It’s late May and we were gone for two weeks, during which it actually rained. You can imagine. I’m sorry I didn’t take any “Before” pictures. Spent all day yesterday hacking back the Mexican primroses from the sidewalk garden. That it not a nice way to talk about a wildflower, especially such a pretty one, but they do have takeover tendencies and look very raggedy once the first blooms are done. They’ll be back.
Succulents are always doing something interesting and exotic. I keep meaning to write a piece just about succulents. Unfortunately, I have very mixed luck with them; I think they like to be left alone much more than I am prone to do. This one lives in the steel raised bed Floyd made for me last year.
The original purpose for the steel bed, and the cage that sat atop it, was for growing tomatoes in a way that the rodents couldn’t get to the fruit. However, every year I need to relearn the fact that I am constitutionally incapable of growing most foods. So this year, I transformed the fabulous steel planter into a garden of rocks and ignorable perennials.
This guy above lives in a whole different part of the yard, on the north corner of the house beside a little stone patio, and I waited two years for the first blossom. It’s Acca sellowiana, better known at least to me as a pineapple guava (no pineapples and no guavas, story of my life). It’s an evergreen shrub that produces these exotic flowers in the spring. Worth the wait.
I mean to do a whole piece on cactus flowers because they are so amazing. One thing that kills me about them is that little bitty cacti have no problem producing flowers bigger than they are. The one above looked like a big pink hat and, as often happens, lasted one day. The cactus itself is maybe four inches tall.

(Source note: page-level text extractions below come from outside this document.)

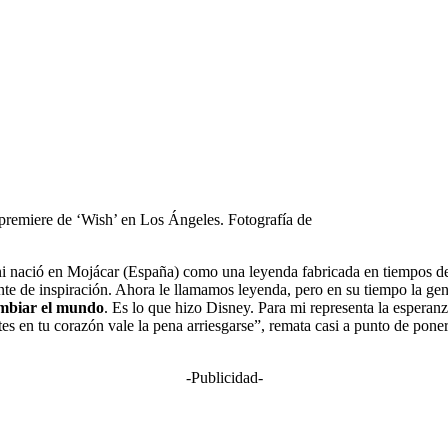
premiere de ‘Wish’ en Los Ángeles. Fotografía de
i nació en Mojácar (España) como una leyenda fabricada en tiempos del
nte de inspiración. Ahora le llamamos leyenda, pero en su tiempo la ge
ambiar el mundo
. Es lo que hizo Disney. Para mi representa la esperanza
ntes en tu corazón vale la pena arriesgarse”, remata casi a punto de pon
-Publicidad-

On a happier note, the duranta (of the family verbenaceae) is finally coming into its own. The first year I planted it, deer came along and ate the tender buds every single time they appeared. I moved one of the duranta into the back yard where it’s safe but gets less sun. This guy lives in the sidewalk garden but has somehow avoided becoming a midnight snack.
For no reason I can explain, the deer visiting this spring had a craving for the buds on the Mutabilis rose in the side yard. This is a great kind of old rose that has blossoms that change color during the day and create a shrub full of pink and pale orange flowers that remind me of my favorite Good Humor popsicle from when I was little – it was half raspberry, half orange. I can never get a good photo of Mutabilis, but this will give you an idea at least of the colors I’m talking about:
Fortunately, I have a spare one of those in the back yard, too. Bwahahahahaha, deer!